Parmi les six commissions d’enquête parlementaires prévues lors de la session extraordinaire lancée le 10 août 2026, l’une d’elles suscite particulièrement les débats : celle concernant les irrégularités dans la gestion des marchés du programme « Un étudiant, un ordinateur », piloté par le ministère de l’Enseignement supérieur, de la Recherche et de l’Innovation depuis 2017. Avec un coût global estimé à 48 milliards de francs CFA, cette enquête interroge : vise-t-elle indirectement l’ancien ministre Abdourahmane Diouf ?
Des dysfonctionnements remontant à plusieurs années
Ce dossier ne date pas d’hier. Dès novembre 2025, le Premier ministre de l’époque, Ousmane Sonko, avait pointé du doigt des irrégularités dans la gestion de certains programmes universitaires, notamment sous la direction d’Abdourahmane Diouf. Ce dernier, alors en poste, avait lui-même sollicité la création d’une commission d’enquête parlementaire pour éclaircir les zones d’ombre, notamment concernant la construction de cinq lots universitaires. Il avait alors reconnu sa part de responsabilité aux côtés du chef du gouvernement.

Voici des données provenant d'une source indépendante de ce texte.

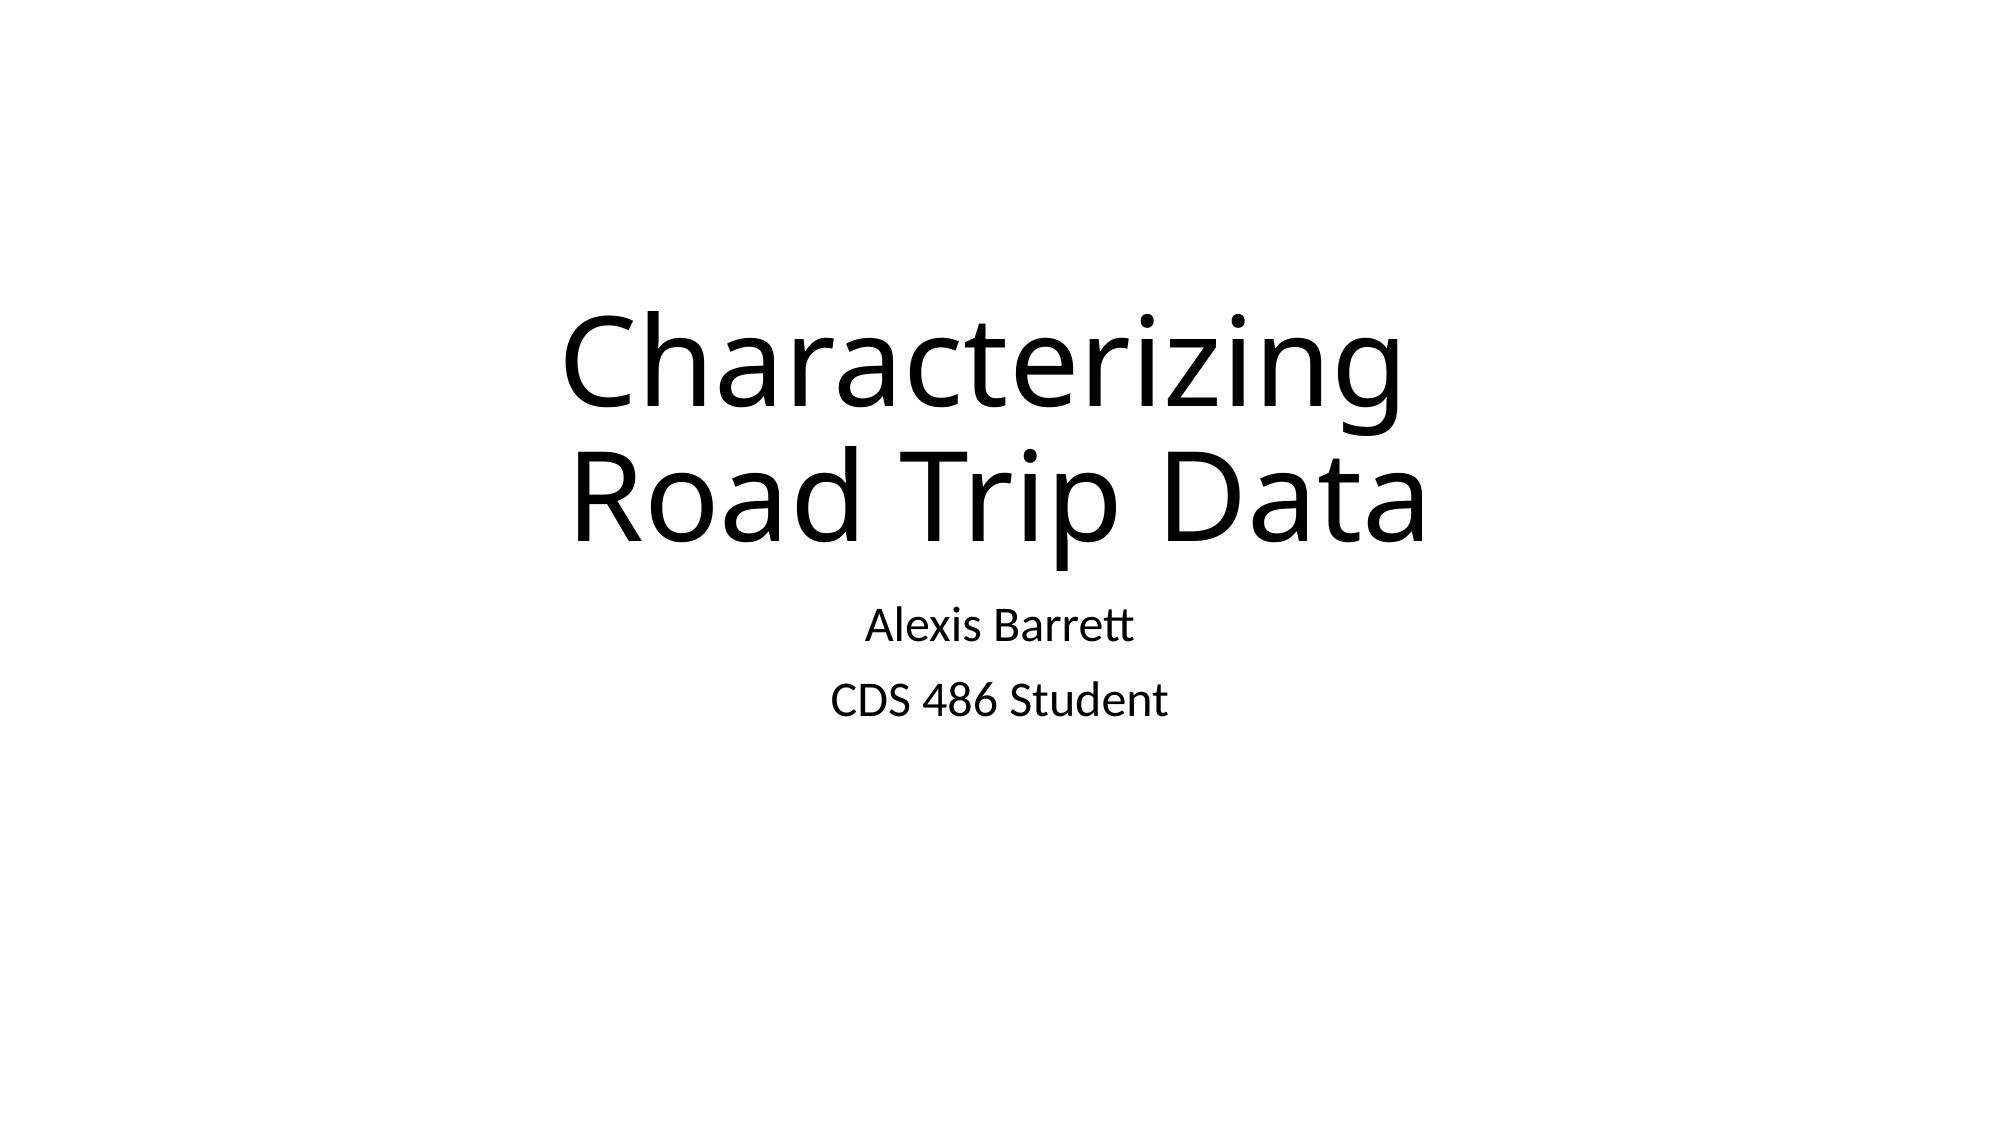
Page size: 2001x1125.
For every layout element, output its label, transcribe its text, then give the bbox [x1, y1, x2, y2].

subtitle Alexis Barrett CDS 486 Student [249, 590, 1750, 863]
title Characterizing Road Trip Data [249, 184, 1750, 576]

Cependant, il est essentiel de rappeler que le ministère a été dirigé successivement par trois ministres au cours des deux dernières années. La commission d’enquête, qui couvre la période 2017-2026, englobe donc plusieurs mandats, y compris ceux antérieurs à l’arrivée du pouvoir actuel.
Un contexte politique explosif entre Sonko et Diouf
Cette initiative parlementaire survient dans un climat politique particulièrement tendu entre les deux hommes. Ancien membre du parti Awalé et allié historique de la majorité, Abdourahmane Diouf a récemment rejoint Kiiraay – Les Patriotes républicains, le parti soutenu par le président Bassirou Diomaye Faye, marquant ainsi une rupture avec Pastef et son leader Ousmane Sonko. Une évolution politique qui, pour certains observateurs, laisse entrevoir la possibilité d’un règlement de comptes déguisé en procédure parlementaire.
L’arrêté de convocation de la session extraordinaire ne mentionne aucun nom en particulier. La commission d’enquête porte sur l’ensemble de la décennie 2017-2026, associant potentiellement plusieurs ministres et responsables du ministère. Aucun élément officiel ne permet, à ce stade, d’affirmer avec certitude que cette démarche cible spécifiquement Abdourahmane Diouf. Seules les conclusions de la commission, une fois ses travaux achevés, permettront d’établir les responsabilités exactes dans la gestion de ce programme évalué à 48 milliards de francs CFA.